Michael’s friend Jim, who sat at lunch with us, was the only person I knew in that class. I saw him looking at me with concern, and when the teacher was occupied elsewhere, he leaned toward me from his desk.

“Are you okay? Are you sick?”

I shook my head. “Thanks, no. I just have a headache.”

Jim nodded, looked at me unconvinced. He was a good friend to Michael, and because he knew Michael cared about me, he did too. While I didn’t know Jim as well as I did some of the others in the group, I was aware that he had a wicked sense of humor. And of course, I also suspected that he had more than simple friendly feelings toward Anne.

Thinking about that distracted me from the Ms. Lacusta after-effects. I wondered if Anne realized how much Jim cared for her. And I toyed again with the idea of saying something to her about it. I wouldn’t even really have to listen to Jim, since I could tell just by watching them together that he wanted to be more than just another friend. Considering all of these possibilities kept my mind busy until the end of Speech.

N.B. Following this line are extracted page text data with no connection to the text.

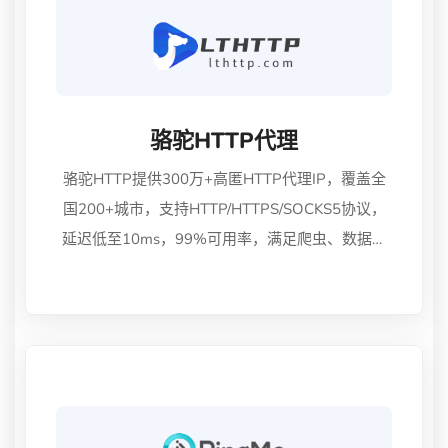
骆驼HTTP代理
骆驼HTTP提供300万+高匿HTTP代理IP，覆盖全
国200+城市，支持HTTP/HTTPS/SOCKS5协议，
延迟低至10ms，99%可用率，满足爬虫、数据采
集、营销推广等业务需求。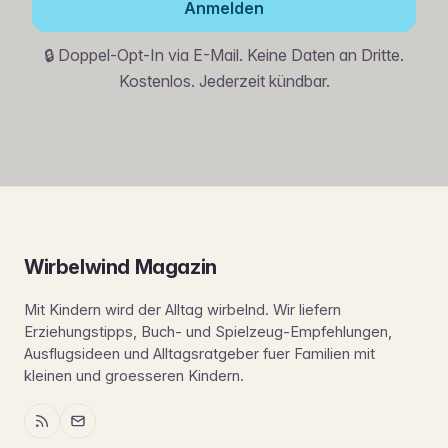
Anmelden
🔒 Doppel-Opt-In via E-Mail. Keine Daten an Dritte.
Kostenlos. Jederzeit kündbar.
Wirbelwind Magazin
Mit Kindern wird der Alltag wirbelnd. Wir liefern
Erziehungstipps, Buch- und Spielzeug-Empfehlungen,
Ausflugsideen und Alltagsratgeber fuer Familien mit
kleinen und groesseren Kindern.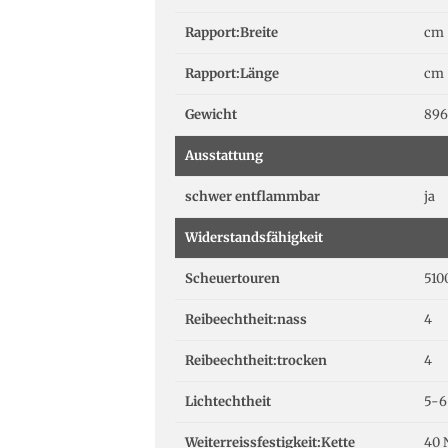
Rapport:Breite
cm
Rapport:Länge
cm
Gewicht
896
Ausstattung
schwer entflammbar
ja
Widerstandsfähigkeit
Scheuertouren
510
Reibeechtheit:nass
4
Reibeechtheit:trocken
4
Lichtechtheit
5-6
Weiterreissfestigkeit:Kette
40 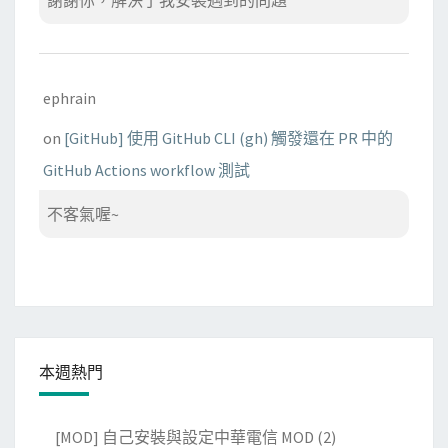
ephrain
on
[GitHub] 使用 GitHub CLI (gh) 觸發還在 PR 中的
GitHub Actions workflow 測試
不客氣喔~
本週熱門
[MOD] 自己安裝與設定中華電信 MOD
(2)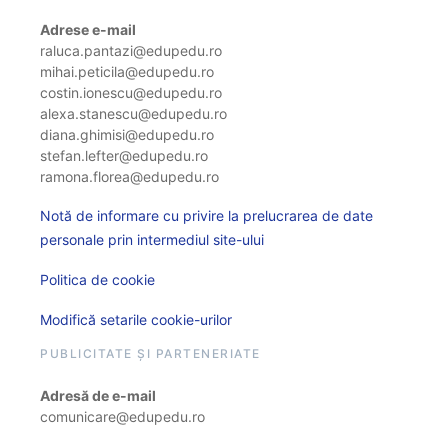
Adrese e-mail
raluca.pantazi@edupedu.ro
mihai.peticila@edupedu.ro
costin.ionescu@edupedu.ro
alexa.stanescu@edupedu.ro
diana.ghimisi@edupedu.ro
stefan.lefter@edupedu.ro
ramona.florea@edupedu.ro
Notă de informare cu privire la prelucrarea de date
personale prin intermediul site-ului
Politica de cookie
Modifică setarile cookie-urilor
PUBLICITATE ȘI PARTENERIATE
Adresă de e-mail
comunicare@edupedu.ro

When I walked into English class, I could feel that Mrs. Cook was unhappy about something. She was uncharacteristically brusque with all of us as we straggled into the room, and I heard her think,
Not in the mood for this today. Should have just stayed home…  I’m not worth much right now anyway
. Mrs. Cook was one of my favorite teachers, and it worried me that something might be really wrong. Of course, it was also entirely possible that she was just having an off day. Sometimes it was hard to tell.

Whatever the cause, she announced that instead of discussing Shakespeare’s sonnets today, she was putting us into pairs, and we were to work together to re-write a sonnet in modern language.

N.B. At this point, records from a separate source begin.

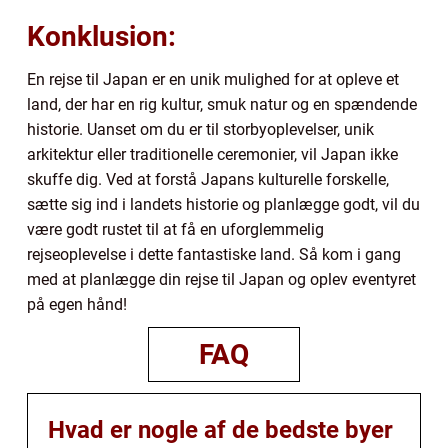
Konklusion:
En rejse til Japan er en unik mulighed for at opleve et
land, der har en rig kultur, smuk natur og en spændende
historie. Uanset om du er til storbyoplevelser, unik
arkitektur eller traditionelle ceremonier, vil Japan ikke
skuffe dig. Ved at forstå Japans kulturelle forskelle,
sætte sig ind i landets historie og planlægge godt, vil du
være godt rustet til at få en uforglemmelig
rejseoplevelse i dette fantastiske land. Så kom i gang
med at planlægge din rejse til Japan og oplev eventyret
på egen hånd!
FAQ
Hvad er nogle af de bedste byer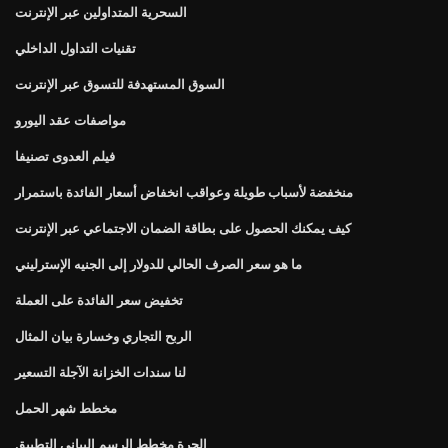
السحرية المتداولين عبر الإنترنت
تقنيات التداول الداخلي
السوق المستهدفة للتسوق عبر الإنترنت
مواصفات عقد اليورو
فيلم العدوى تصنيفا
منخفضة لأسباب طويلة وعواقب انخفاض أسعار الفائدة باستمرار
كيف يمكنك الحصول على بطاقة الضمان الاجتماعي عبر الإنترنت
ما هو سعر الصرف الحالي للدولار إلى الجنيه الإسترليني
تخفيض سعر الفائدة على العملة
الربح التجاري وخسارة بيان المثال
لنا سندات الخزانة الآجلة التسعير
مخطط شهر الحمل
الحرة مخطط الرسم البياني التطبيق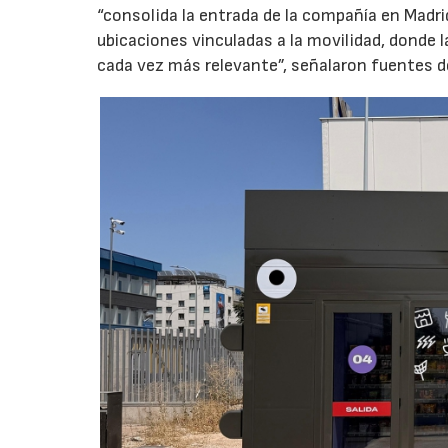
“consolida la entrada de la compañía en Madr
ubicaciones vinculadas a la movilidad, donde 
cada vez más relevante”, señalaron fuentes d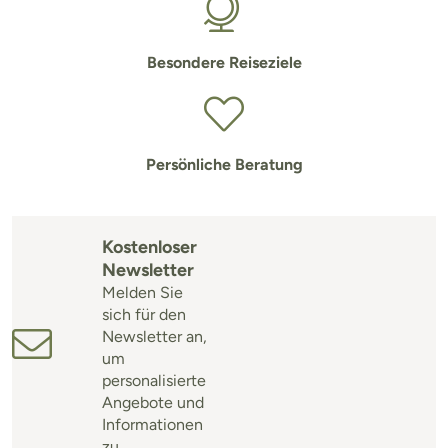
Besondere Reiseziele
Persönliche Beratung
Kostenloser
Newsletter
Melden Sie
sich für den
Newsletter an,
um
personalisierte
Angebote und
Informationen
zu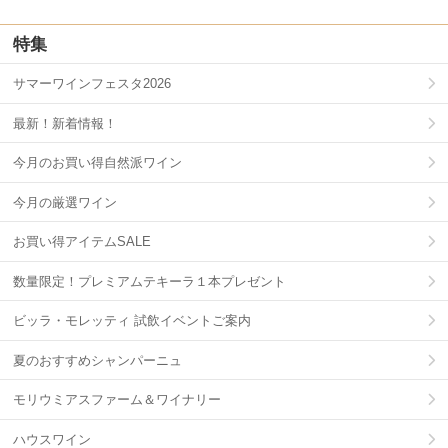
特集
サマーワインフェスタ2026
最新！新着情報！
今月のお買い得自然派ワイン
今月の厳選ワイン
お買い得アイテムSALE
数量限定！プレミアムテキーラ１本プレゼント
ビッラ・モレッティ 試飲イベントご案内
夏のおすすめシャンパーニュ
モリウミアスファーム＆ワイナリー
ハウスワイン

I hate group projects, and I stifled a groan. The rest of the class seemed to share my sentiments, but Mrs. Cook ignored us all as she counted everyone off into twos.

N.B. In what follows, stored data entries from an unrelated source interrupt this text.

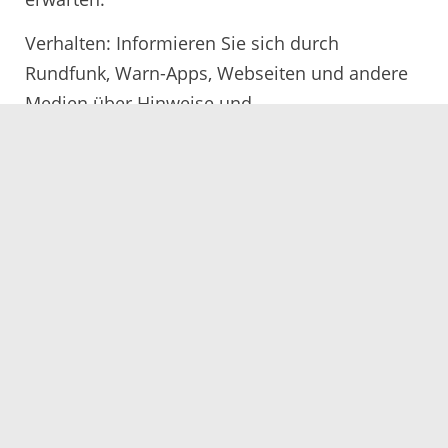
Verhalten: Informieren Sie sich durch
Rundfunk, Warn-Apps, Webseiten und andere
Medien über Hinweise und
Verhaltensempfehlungen.
Die anschließende
Entwarnung
erfolgt mit
einem gleichbleibenden Heulton von einer
Minute.
Bedeutung: Es besteht keine akute Gefahr.
Informieren Sie sich weiter in den Medien.
28.08.2025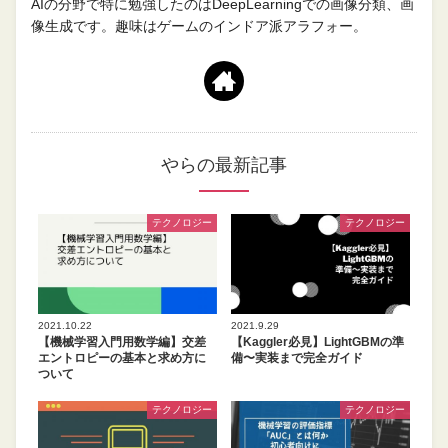
AIの分野で特に勉強したのはDeepLearningでの画像分類、画
像生成です。趣味はゲームのインドア派アラフォー。
やらの最新記事
テクノロジー
テクノロジー
2021.10.22
2021.9.29
【機械学習入門用数学編】交差
【Kaggler必見】LightGBMの準
エントロピーの基本と求め方に
備〜実装まで完全ガイド
ついて
テクノロジー
テクノロジー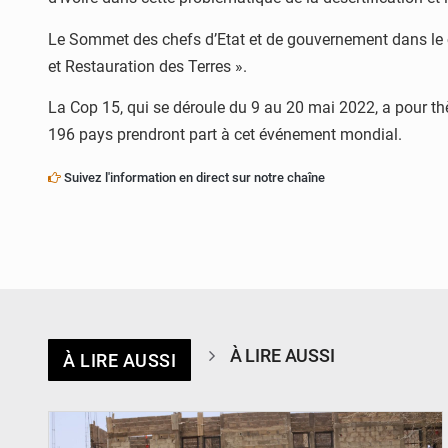
Le Sommet des chefs d’Etat et de gouvernement dans le ca
et Restauration des Terres ».
La Cop 15, qui se déroule du 9 au 20 mai 2022, a pour th
196 pays prendront part à cet événement mondial.
Suivez l'information en direct sur notre chaîne
À LIRE AUSSI
À LIRE AUSSI
© Ministère de l’Education Nationale Officiel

“Joe, with Kevin. Amber, with Tasmyn.” She moved through the rows, pointing at each of us in turn.

I saw Amber stiffen. I wasn’t surprised. Given her new and treasured close friendship with Nell as well as her talk with Michael last week, I imagined that being paired with me for anything was a worst-case scenario in Amber’s eyes. But I was also fairly confident that it wasn’t in her personality to buck the teacher’s instructions.

And I was right. Slowly but quietly, Amber moved out of her chair and back toward my desk. The girl who sat next to me had gone to sit with her own sonnet partner, and Amber slipped into her seat just as Mrs. Cook came by again, this time to give us our assigned sonnet, number twenty-nine.